In the higher circles of society "every one laughs," said Montesquieu on his visit to England, " if one talks of religion." Of the prominent statesmen of the time the greater part were unbelievers in any form of Christianity, and distinguished for the grossness and immorality of their lives. Drunkenness and foul talk were thought no discredit to Walpole. A later prime minister, the Duke of Grafton, was in the habit of appearing with his mistress at the play. Purity and fidelity to the marriage vow were sneered out of fashion; and Lord Chesterfield, in his letters to his son, instructs him in the art of seduction as part of a polite education. At the other end of the social scale lay the masses of the poor. They were ignorant and brutal to a degree which it is hard to conceive, for the increase of population which followed on the growth of towns and the developement of commerce had been met by no effort for their religious or educational improvement. Not a new parish had been created. Schools there were none, save the grammar schools of Edward and Elizabeth, and some newly established "circulating schools" in Wales, for religious education.

The rural peasantry, who were fast being reduced to pauperism by the abuse of the poor-laws, were left without much moral or religious training of any sort. "We saw but one Bible in the parish of Cheddar," said Hannah More at a far later time, " and that was used to prop a flower-pot." Within the towns things were worse. There was no effective police; and in great outbreaks the mob of London or Birmingham burnt houses, flung open prisons, and sacked and pillaged at their will. The criminal class gathered boldness and numbers in the face of ruthless laws which only testified to the terror of society, laws which made it a capital crime to cut down a cherry tree, and which strung up twenty young thieves of a morning in front of Newgate; while the introduction of gin gave a new impetus to drunkenness. In the streets of London at one time gin-shops invited every passer-by to get drunk for a penny, or dead drunk for twopence. In spite however of scenes such as this, England remained at heart religious. In the middle class the old Puritan spirit lived on unchanged, and it was from this class that a religious revival burst forth at the close of Walpole's administration, which changed after a time the whole tone of English society.

The Church was restored to life and activity.

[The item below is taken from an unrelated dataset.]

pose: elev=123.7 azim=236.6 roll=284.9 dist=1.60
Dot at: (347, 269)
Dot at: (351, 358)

Religion carried to the hearts of the people a fresh spirit of moral zeal, while it purified our literature and our manners. A new philanthropy reformed our prisons, infused clemency and wisdom into our penal laws, abolished the slave trade, and gave the first impulse to popular education. The revival began in a small knot of Oxford students, whose revolt against the religious deadness of their times showed itself in ascetic observances, an enthusiastic devotion, and a methodical regularity of life which gained them the nickname of " Methodists." Three figures detached themselves from the group as soon as, on its transfer to London in 1738, it attracted public attention by the fervour and even extravagance of its piety; and each found his special work in the task to which the instinct of the new movement led it from the first, that of carrying religion and morality to the vast masses of population which lay concentrated in the towns, or around the mines and collieries of Cornwall and the north. Whitefield, a servitor of Pembroke College, was above all the preacher of the revival.